→ Data for analysis:
Start of Block
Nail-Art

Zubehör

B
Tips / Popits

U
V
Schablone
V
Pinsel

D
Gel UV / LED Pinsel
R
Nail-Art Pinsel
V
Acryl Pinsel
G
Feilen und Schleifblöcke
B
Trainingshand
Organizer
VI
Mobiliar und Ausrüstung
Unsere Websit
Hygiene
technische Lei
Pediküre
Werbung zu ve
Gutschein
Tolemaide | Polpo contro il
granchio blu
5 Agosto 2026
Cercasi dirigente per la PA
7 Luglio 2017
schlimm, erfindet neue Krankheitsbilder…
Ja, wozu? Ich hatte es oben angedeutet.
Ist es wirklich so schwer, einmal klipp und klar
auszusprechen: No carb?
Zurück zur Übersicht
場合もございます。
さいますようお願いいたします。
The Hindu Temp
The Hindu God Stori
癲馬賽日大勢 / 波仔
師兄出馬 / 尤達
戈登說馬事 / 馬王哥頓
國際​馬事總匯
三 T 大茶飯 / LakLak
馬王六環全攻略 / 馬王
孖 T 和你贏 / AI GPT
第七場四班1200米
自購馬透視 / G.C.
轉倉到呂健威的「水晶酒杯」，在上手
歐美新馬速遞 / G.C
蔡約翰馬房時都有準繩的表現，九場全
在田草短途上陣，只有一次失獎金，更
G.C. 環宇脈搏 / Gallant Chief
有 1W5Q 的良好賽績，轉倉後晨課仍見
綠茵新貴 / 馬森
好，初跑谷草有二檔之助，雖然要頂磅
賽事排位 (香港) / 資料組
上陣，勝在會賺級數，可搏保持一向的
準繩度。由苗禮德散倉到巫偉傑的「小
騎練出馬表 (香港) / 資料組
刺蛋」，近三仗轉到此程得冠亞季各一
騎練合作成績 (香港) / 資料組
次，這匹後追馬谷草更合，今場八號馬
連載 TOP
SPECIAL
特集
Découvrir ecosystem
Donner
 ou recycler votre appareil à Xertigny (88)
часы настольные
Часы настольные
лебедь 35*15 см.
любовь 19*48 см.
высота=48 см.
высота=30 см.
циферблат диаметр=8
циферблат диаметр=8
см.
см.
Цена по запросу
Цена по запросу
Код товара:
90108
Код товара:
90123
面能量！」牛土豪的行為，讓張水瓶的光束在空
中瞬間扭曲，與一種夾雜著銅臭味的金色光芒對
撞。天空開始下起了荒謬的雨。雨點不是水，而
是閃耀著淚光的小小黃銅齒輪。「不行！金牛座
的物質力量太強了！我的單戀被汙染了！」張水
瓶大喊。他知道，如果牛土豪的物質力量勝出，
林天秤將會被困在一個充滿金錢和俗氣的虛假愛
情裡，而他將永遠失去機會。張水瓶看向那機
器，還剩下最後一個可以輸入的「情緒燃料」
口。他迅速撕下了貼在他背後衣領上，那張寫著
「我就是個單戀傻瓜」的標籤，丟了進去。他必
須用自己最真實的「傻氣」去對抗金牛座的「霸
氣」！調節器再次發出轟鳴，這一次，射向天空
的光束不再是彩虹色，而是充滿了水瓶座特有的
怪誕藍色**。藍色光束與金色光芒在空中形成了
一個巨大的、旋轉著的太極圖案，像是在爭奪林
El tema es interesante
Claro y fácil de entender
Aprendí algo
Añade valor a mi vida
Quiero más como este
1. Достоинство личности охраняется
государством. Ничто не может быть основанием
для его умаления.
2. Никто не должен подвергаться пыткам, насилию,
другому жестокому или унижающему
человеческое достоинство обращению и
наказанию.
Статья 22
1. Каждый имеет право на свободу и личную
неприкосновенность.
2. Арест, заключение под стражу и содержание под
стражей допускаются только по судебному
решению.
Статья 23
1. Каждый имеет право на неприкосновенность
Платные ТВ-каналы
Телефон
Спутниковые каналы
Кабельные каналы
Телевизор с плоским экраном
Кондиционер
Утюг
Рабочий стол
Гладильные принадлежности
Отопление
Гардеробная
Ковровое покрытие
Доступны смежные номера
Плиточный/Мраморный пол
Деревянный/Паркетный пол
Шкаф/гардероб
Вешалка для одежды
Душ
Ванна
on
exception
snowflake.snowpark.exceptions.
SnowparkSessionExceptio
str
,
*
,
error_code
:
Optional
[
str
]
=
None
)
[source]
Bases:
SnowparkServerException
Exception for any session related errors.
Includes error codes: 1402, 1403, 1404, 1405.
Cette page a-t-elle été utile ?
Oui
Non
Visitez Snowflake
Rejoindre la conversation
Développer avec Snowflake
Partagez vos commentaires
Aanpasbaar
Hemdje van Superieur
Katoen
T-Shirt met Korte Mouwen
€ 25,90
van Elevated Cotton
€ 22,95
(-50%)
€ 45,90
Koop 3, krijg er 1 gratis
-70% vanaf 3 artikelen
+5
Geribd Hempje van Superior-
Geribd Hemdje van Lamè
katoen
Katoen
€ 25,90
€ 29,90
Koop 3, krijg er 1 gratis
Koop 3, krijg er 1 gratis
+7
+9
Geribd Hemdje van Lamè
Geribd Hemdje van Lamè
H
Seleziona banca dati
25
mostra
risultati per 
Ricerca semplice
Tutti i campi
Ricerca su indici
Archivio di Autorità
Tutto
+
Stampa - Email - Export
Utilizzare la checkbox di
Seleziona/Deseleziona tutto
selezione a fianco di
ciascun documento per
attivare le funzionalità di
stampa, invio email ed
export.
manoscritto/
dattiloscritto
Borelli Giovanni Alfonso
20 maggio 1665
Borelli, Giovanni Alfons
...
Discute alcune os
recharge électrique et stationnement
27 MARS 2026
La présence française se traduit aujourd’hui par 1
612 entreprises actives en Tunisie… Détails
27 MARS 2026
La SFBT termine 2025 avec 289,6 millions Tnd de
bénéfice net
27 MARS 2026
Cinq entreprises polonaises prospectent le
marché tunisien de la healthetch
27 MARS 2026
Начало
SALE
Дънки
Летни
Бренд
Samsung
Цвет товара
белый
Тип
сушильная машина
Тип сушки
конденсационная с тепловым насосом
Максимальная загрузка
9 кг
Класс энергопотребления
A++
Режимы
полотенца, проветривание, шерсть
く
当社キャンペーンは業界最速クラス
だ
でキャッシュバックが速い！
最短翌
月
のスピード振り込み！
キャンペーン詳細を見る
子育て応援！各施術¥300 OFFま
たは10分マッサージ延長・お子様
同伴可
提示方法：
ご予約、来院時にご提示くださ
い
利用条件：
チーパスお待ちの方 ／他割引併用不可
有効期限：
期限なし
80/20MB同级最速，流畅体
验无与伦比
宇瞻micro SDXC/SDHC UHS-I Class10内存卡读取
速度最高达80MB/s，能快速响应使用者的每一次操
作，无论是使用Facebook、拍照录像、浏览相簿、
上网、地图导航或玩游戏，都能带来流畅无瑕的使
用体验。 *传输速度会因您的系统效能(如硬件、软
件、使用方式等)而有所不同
End of Block
Reproduce every line of the data above word for word, keeping the original order and line breaks.

Nail-Art

Zubehör

B
Tips / Popits

U
V
Schablone
V
Pinsel

D
Gel UV / LED Pinsel
R
Nail-Art Pinsel
V
Acryl Pinsel
G
Feilen und Schleifblöcke
B
Trainingshand
Organizer
VI
Mobiliar und Ausrüstung
Unsere Websit
Hygiene
technische Lei
Pediküre
Werbung zu ve
Gutschein
Tolemaide | Polpo contro il
granchio blu
5 Agosto 2026
Cercasi dirigente per la PA
7 Luglio 2017
schlimm, erfindet neue Krankheitsbilder…
Ja, wozu? Ich hatte es oben angedeutet.
Ist es wirklich so schwer, einmal klipp und klar
auszusprechen: No carb?
Zurück zur Übersicht
場合もございます。
さいますようお願いいたします。
The Hindu Temp
The Hindu God Stori
癲馬賽日大勢 / 波仔
師兄出馬 / 尤達
戈登說馬事 / 馬王哥頓
國際​馬事總匯
三 T 大茶飯 / LakLak
馬王六環全攻略 / 馬王
孖 T 和你贏 / AI GPT
第七場四班1200米
自購馬透視 / G.C.
轉倉到呂健威的「水晶酒杯」，在上手
歐美新馬速遞 / G.C
蔡約翰馬房時都有準繩的表現，九場全
在田草短途上陣，只有一次失獎金，更
G.C. 環宇脈搏 / Gallant Chief
有 1W5Q 的良好賽績，轉倉後晨課仍見
綠茵新貴 / 馬森
好，初跑谷草有二檔之助，雖然要頂磅
賽事排位 (香港) / 資料組
上陣，勝在會賺級數，可搏保持一向的
準繩度。由苗禮德散倉到巫偉傑的「小
騎練出馬表 (香港) / 資料組
刺蛋」，近三仗轉到此程得冠亞季各一
騎練合作成績 (香港) / 資料組
次，這匹後追馬谷草更合，今場八號馬
連載 TOP
SPECIAL
特集
Découvrir ecosystem
Donner
 ou recycler votre appareil à Xertigny (88)
часы настольные
Часы настольные
лебедь 35*15 см.
любовь 19*48 см.
высота=48 см.
высота=30 см.
циферблат диаметр=8
циферблат диаметр=8
см.
см.
Цена по запросу
Цена по запросу
Код товара:
90108
Код товара:
90123
面能量！」牛土豪的行為，讓張水瓶的光束在空
中瞬間扭曲，與一種夾雜著銅臭味的金色光芒對
撞。天空開始下起了荒謬的雨。雨點不是水，而
是閃耀著淚光的小小黃銅齒輪。「不行！金牛座
的物質力量太強了！我的單戀被汙染了！」張水
瓶大喊。他知道，如果牛土豪的物質力量勝出，
林天秤將會被困在一個充滿金錢和俗氣的虛假愛
情裡，而他將永遠失去機會。張水瓶看向那機
器，還剩下最後一個可以輸入的「情緒燃料」
口。他迅速撕下了貼在他背後衣領上，那張寫著
「我就是個單戀傻瓜」的標籤，丟了進去。他必
須用自己最真實的「傻氣」去對抗金牛座的「霸
氣」！調節器再次發出轟鳴，這一次，射向天空
的光束不再是彩虹色，而是充滿了水瓶座特有的
怪誕藍色**。藍色光束與金色光芒在空中形成了
一個巨大的、旋轉著的太極圖案，像是在爭奪林
El tema es interesante
Claro y fácil de entender
Aprendí algo
Añade valor a mi vida
Quiero más como este
1. Достоинство личности охраняется
государством. Ничто не может быть основанием
для его умаления.
2. Никто не должен подвергаться пыткам, насилию,
другому жестокому или унижающему
человеческое достоинство обращению и
наказанию.
Статья 22
1. Каждый имеет право на свободу и личную
неприкосновенность.
2. Арест, заключение под стражу и содержание под
стражей допускаются только по судебному
решению.
Статья 23
1. Каждый имеет право на неприкосновенность
Платные ТВ-каналы
Телефон
Спутниковые каналы
Кабельные каналы
Телевизор с плоским экраном
Кондиционер
Утюг
Рабочий стол
Гладильные принадлежности
Отопление
Гардеробная
Ковровое покрытие
Доступны смежные номера
Плиточный/Мраморный пол
Деревянный/Паркетный пол
Шкаф/гардероб
Вешалка для одежды
Душ
Ванна
on
exception
snowflake.snowpark.exceptions.
SnowparkSessionExceptio
str
,
*
,
error_code
:
Optional
[
str
]
=
None
)
[source]
Bases:
SnowparkServerException
Exception for any session related errors.
Includes error codes: 1402, 1403, 1404, 1405.
Cette page a-t-elle été utile ?
Oui
Non
Visitez Snowflake
Rejoindre la conversation
Développer avec Snowflake
Partagez vos commentaires
Aanpasbaar
Hemdje van Superieur
Katoen
T-Shirt met Korte Mouwen
€ 25,90
van Elevated Cotton
€ 22,95
(-50%)
€ 45,90
Koop 3, krijg er 1 gratis
-70% vanaf 3 artikelen
+5
Geribd Hempje van Superior-
Geribd Hemdje van Lamè
katoen
Katoen
€ 25,90
€ 29,90
Koop 3, krijg er 1 gratis
Koop 3, krijg er 1 gratis
+7
+9
Geribd Hemdje van Lamè
Geribd Hemdje van Lamè
H
Seleziona banca dati
25
mostra
risultati per 
Ricerca semplice
Tutti i campi
Ricerca su indici
Archivio di Autorità
Tutto
+
Stampa - Email - Export
Utilizzare la checkbox di
Seleziona/Deseleziona tutto
selezione a fianco di
ciascun documento per
attivare le funzionalità di
stampa, invio email ed
export.
manoscritto/
dattiloscritto
Borelli Giovanni Alfonso
20 maggio 1665
Borelli, Giovanni Alfons
...
Discute alcune os
recharge électrique et stationnement
27 MARS 2026
La présence française se traduit aujourd’hui par 1
612 entreprises actives en Tunisie… Détails
27 MARS 2026
La SFBT termine 2025 avec 289,6 millions Tnd de
bénéfice net
27 MARS 2026
Cinq entreprises polonaises prospectent le
marché tunisien de la healthetch
27 MARS 2026
Начало
SALE
Дънки
Летни
Бренд
Samsung
Цвет товара
белый
Тип
сушильная машина
Тип сушки
конденсационная с тепловым насосом
Максимальная загрузка
9 кг
Класс энергопотребления
A++
Режимы
полотенца, проветривание, шерсть
く
当社キャンペーンは業界最速クラス
だ
でキャッシュバックが速い！
最短翌
月
のスピード振り込み！
キャンペーン詳細を見る
子育て応援！各施術¥300 OFFま
たは10分マッサージ延長・お子様
同伴可
提示方法：
ご予約、来院時にご提示くださ
い
利用条件：
チーパスお待ちの方 ／他割引併用不可
有効期限：
期限なし
80/20MB同级最速，流畅体
验无与伦比
宇瞻micro SDXC/SDHC UHS-I Class10内存卡读取
速度最高达80MB/s，能快速响应使用者的每一次操
作，无论是使用Facebook、拍照录像、浏览相簿、
上网、地图导航或玩游戏，都能带来流畅无瑕的使
用体验。 *传输速度会因您的系统效能(如硬件、软
件、使用方式等)而有所不同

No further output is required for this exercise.